Associate Professor David Parsons with a group of Adelaide and Monash University scientists have been developing new X-Ray imaging techniques to examine and understand airway health – particularly in relation to Cystic Fibrosis. The main focus of the work has been on developing a technique to measure the thickness of the very thin airway surface liquid (ASL) layer present on the walls of all airways, using special X-rays.
The ASL layer is tiny but very important, as it affects the body’s ability to capture and sweep away all the pathogens (viruses, bacteria, fungi, dust, etc) that we breathe in. In patients with CF, this layer is too shallow, and the retained pathogens cause inflammation and infection that result in worsening and irreversible lung damage.

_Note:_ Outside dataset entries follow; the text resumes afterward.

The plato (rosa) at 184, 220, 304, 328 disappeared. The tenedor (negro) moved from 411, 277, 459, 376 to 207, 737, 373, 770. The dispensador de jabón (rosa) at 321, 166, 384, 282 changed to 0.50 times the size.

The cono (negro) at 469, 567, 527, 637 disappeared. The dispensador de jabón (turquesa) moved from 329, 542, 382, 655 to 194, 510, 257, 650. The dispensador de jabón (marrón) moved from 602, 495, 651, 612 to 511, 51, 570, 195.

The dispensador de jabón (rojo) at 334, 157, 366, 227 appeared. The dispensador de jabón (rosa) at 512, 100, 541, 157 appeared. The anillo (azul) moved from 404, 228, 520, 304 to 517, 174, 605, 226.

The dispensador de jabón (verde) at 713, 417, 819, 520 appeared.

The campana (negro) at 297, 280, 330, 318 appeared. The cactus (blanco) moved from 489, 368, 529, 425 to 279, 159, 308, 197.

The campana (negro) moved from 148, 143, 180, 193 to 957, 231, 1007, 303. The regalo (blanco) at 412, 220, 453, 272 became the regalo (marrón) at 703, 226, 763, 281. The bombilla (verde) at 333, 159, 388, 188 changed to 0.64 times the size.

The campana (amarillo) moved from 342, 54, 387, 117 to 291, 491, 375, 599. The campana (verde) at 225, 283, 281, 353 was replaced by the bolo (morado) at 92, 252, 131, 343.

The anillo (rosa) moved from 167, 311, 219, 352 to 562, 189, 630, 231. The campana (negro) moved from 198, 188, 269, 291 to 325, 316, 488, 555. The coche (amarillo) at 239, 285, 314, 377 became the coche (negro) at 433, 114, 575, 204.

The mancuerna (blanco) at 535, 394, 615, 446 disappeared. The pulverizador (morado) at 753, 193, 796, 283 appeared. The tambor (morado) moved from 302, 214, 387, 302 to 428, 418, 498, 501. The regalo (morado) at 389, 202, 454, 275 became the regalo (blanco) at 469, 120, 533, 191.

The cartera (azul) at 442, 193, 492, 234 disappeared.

For Dr Parsons and his researchers, the ASL layer is of additional scientific significance. An increase in the depth of the ASL layer is the first biophysical change expected to result from the corrective CF airway gene therapy approach being developed by the group. The ability to rapidly, accurately and non-invasively measure the thickness of the ASL layer will be of key importance in evaluating the success of their work towards a lasting genetic treatment to correct or effectively treat the lung disease in CF.
The new imaging techniques are being developed through use of the SPring-8 Synchrotron, located near Osaka, Japan. Through the provision of travel support for the initial trips, the Cure4CF Foundation has played an important role in enabling this exciting research.